Danse avec l'ombre était une prestation multidisciplinaire sur le deuil, dans laquelle Suzanne Lafontaine avait mélangé chanson, théâtre et mouvements. L'artiste voulait maintenant revenir à ses premières amours, soit le spectacle d'interprétation (c'est son quatrième). Lorsqu'elle a eu envie de chanter les classiques dont elle n'arrive pas à se départir ainsi que les découvertes réalisées ces dernières années, à qui pensez-vous qu'elle a téléphoné?

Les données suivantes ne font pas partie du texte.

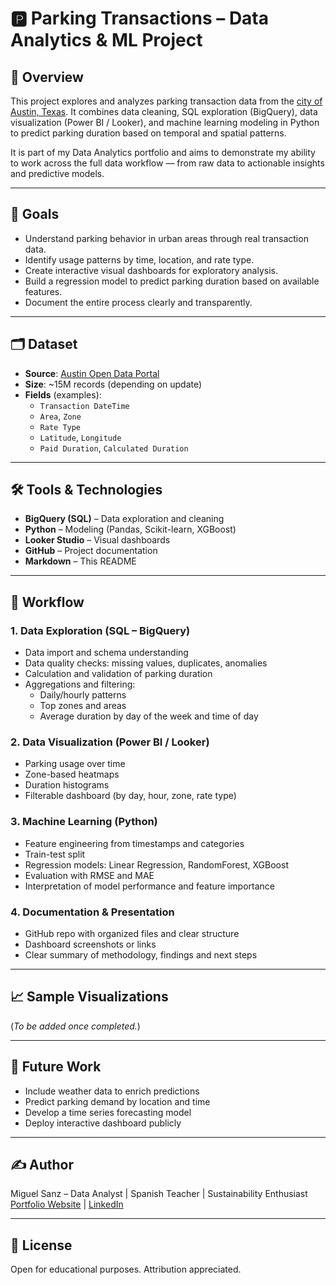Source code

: # 🅿️ Parking Transactions – Data Analytics & ML Project

## 📌 Overview

This project explores and analyzes parking transaction data from the [city of Austin, Texas](https://data.austintexas.gov/Transportation-and-Mobility/Parking-Transactions/5bb2-gtef/about_data). It combines data cleaning, SQL exploration (BigQuery), data visualization (Power BI / Looker), and machine learning modeling in Python to predict parking duration based on temporal and spatial patterns.

It is part of my Data Analytics portfolio and aims to demonstrate my ability to work across the full data workflow — from raw data to actionable insights and predictive models.

---

## 🧠 Goals

- Understand parking behavior in urban areas through real transaction data.
- Identify usage patterns by time, location, and rate type.
- Create interactive visual dashboards for exploratory analysis.
- Build a regression model to predict parking duration based on available features.
- Document the entire process clearly and transparently.

---

## 🗂️ Dataset

- **Source**: [Austin Open Data Portal](https://data.austintexas.gov/Transportation-and-Mobility/Parking-Transactions/5bb2-gtef)
- **Size**: ~15M records (depending on update)
- **Fields** (examples):
  - `Transaction DateTime`
  - `Area`, `Zone`
  - `Rate Type`
  - `Latitude`, `Longitude`
  - `Paid Duration`, `Calculated Duration`

---

## 🛠️ Tools & Technologies

- **BigQuery (SQL)** – Data exploration and cleaning
- **Python** – Modeling (Pandas, Scikit-learn, XGBoost)
- **Looker Studio** – Visual dashboards
- **GitHub** – Project documentation
- **Markdown** – This README

---

## 🧩 Workflow

### 1. Data Exploration (SQL – BigQuery)
- Data import and schema understanding
- Data quality checks: missing values, duplicates, anomalies
- Calculation and validation of parking duration
- Aggregations and filtering:
  - Daily/hourly patterns
  - Top zones and areas
  - Average duration by day of the week and time of day

### 2. Data Visualization (Power BI / Looker)
- Parking usage over time
- Zone-based heatmaps
- Duration histograms
- Filterable dashboard (by day, hour, zone, rate type)

### 3. Machine Learning (Python)
- Feature engineering from timestamps and categories
- Train-test split
- Regression models: Linear Regression, RandomForest, XGBoost
- Evaluation with RMSE and MAE
- Interpretation of model performance and feature importance

### 4. Documentation & Presentation
- GitHub repo with organized files and clear structure
- Dashboard screenshots or links
- Clear summary of methodology, findings and next steps

---

## 📈 Sample Visualizations

(*To be added once completed.*)

---

## 🔮 Future Work

- Include weather data to enrich predictions
- Predict parking demand by location and time
- Develop a time series forecasting model
- Deploy interactive dashboard publicly

---

## ✍️ Author

Miguel Sanz – Data Analyst | Spanish Teacher | Sustainability Enthusiast  
[Portfolio Website](https://miguelsanz.net) | [LinkedIn](https://www.linkedin.com/in/misanzex)

---

## 📎 License

Open for educational purposes. Attribution appreciated.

« Nous avons commencé à monter un répertoire de chansons, juste pour nous amuser. Mais dans le fond, nous nous cherchions des raisons pour travailler à nouveau ensemble », avouent les deux amis. « Finalement, nous avons eu assez de matériel pour avoir un semblant de show. »

Valse qui console

Un semblant très solide, avec notamment Ferré, Cohen, Desjardins et Barbara, mais aussi de récents coups de coeur, telle cette Valse qui console de René Lussier, un auteur-compositeur qui a surtout travaillé pour l'image, mais qui a aussi commis ses propres chansons. C'est de cette pièce que Suzanne Lafontaine a extrait le titre du spectacle.

« Je connaissais déjà ce que René Lussier faisait. Son disque Le prix du bonheur [2005], je crois l'avoir trouvé dans une vente de garage. Dans La valse qui console, il chante qu'il y a trop de douleur, trop de drame, trop de chagrin, trop de chicane, trop de sang, derrière et devant... Quand on ne peut dormir, il faut bien rêver les yeux ouverts, ajoute-t-il. J'ai commencé à apprendre cette chanson le jour des événements du Bataclan. »

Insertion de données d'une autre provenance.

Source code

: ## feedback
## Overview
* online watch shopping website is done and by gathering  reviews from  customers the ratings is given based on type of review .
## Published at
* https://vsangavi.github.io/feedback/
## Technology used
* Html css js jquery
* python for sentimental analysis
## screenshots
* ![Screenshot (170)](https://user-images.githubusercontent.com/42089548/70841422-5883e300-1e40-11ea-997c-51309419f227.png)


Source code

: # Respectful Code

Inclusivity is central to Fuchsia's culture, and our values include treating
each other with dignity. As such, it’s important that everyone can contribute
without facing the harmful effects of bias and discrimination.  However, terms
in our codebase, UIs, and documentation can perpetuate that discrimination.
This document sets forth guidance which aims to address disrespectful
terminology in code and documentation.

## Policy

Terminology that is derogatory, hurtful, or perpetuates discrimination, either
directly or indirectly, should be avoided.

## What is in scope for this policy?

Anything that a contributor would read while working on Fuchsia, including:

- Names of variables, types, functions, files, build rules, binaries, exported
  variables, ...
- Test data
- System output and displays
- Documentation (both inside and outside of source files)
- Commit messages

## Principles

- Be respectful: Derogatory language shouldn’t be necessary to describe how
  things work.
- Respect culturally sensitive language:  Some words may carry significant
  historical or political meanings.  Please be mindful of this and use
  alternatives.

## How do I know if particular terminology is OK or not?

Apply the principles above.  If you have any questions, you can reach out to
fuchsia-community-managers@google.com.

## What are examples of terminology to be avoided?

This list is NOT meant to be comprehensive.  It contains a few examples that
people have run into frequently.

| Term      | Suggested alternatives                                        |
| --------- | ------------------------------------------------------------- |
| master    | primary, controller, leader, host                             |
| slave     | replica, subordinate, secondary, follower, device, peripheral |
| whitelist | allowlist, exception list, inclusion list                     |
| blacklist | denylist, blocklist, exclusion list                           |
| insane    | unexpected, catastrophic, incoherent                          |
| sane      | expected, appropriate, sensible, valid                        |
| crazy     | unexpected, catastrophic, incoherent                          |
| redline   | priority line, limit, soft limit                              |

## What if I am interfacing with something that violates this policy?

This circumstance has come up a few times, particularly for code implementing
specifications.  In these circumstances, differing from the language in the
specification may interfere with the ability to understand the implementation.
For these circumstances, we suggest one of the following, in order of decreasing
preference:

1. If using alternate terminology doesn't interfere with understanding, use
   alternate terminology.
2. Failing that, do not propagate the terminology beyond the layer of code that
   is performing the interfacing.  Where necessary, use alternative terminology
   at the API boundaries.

Mais l'ambiance sera tout sauf lourde. Le spectacle a été construit sans contrainte, avec comme seul guide le plaisir des mots et de la réinvention (Suzanne Lafontaine déteste le terme reprise). Quelques créations originales se faufileront. On peut aussi compter sur René Béchard, compositeur qui ne dit pas non à une petite excentricité de temps à autre, pour alléger l'atmosphère.

« Pour ouvrir le récital, j'ai bricolé une sculpture sonore, à partir d'un bol à dessert. Je trouvais qu'il avait un très beau son », raconte l'ancien percussionniste de l'Orchestre symphonique de Sherbrooke, qui a ajouté des bruits captés à l'étang Burbank et a trituré le tout. « Ça a fini par donner une toune, sur laquelle Suzanne entre en scène et récite un texte. »

Et le titre de travail, Ras-le-bol, a heureusement été abandonné...

Vous voulez y aller

Rêver les yeux ouverts

Suzanne Lafontaine et René Béchard

Les 10 et 11 mars, 20 h

Le Tremplin, Sherbrooke

Entrée : 20 $ (prévente : 15 $)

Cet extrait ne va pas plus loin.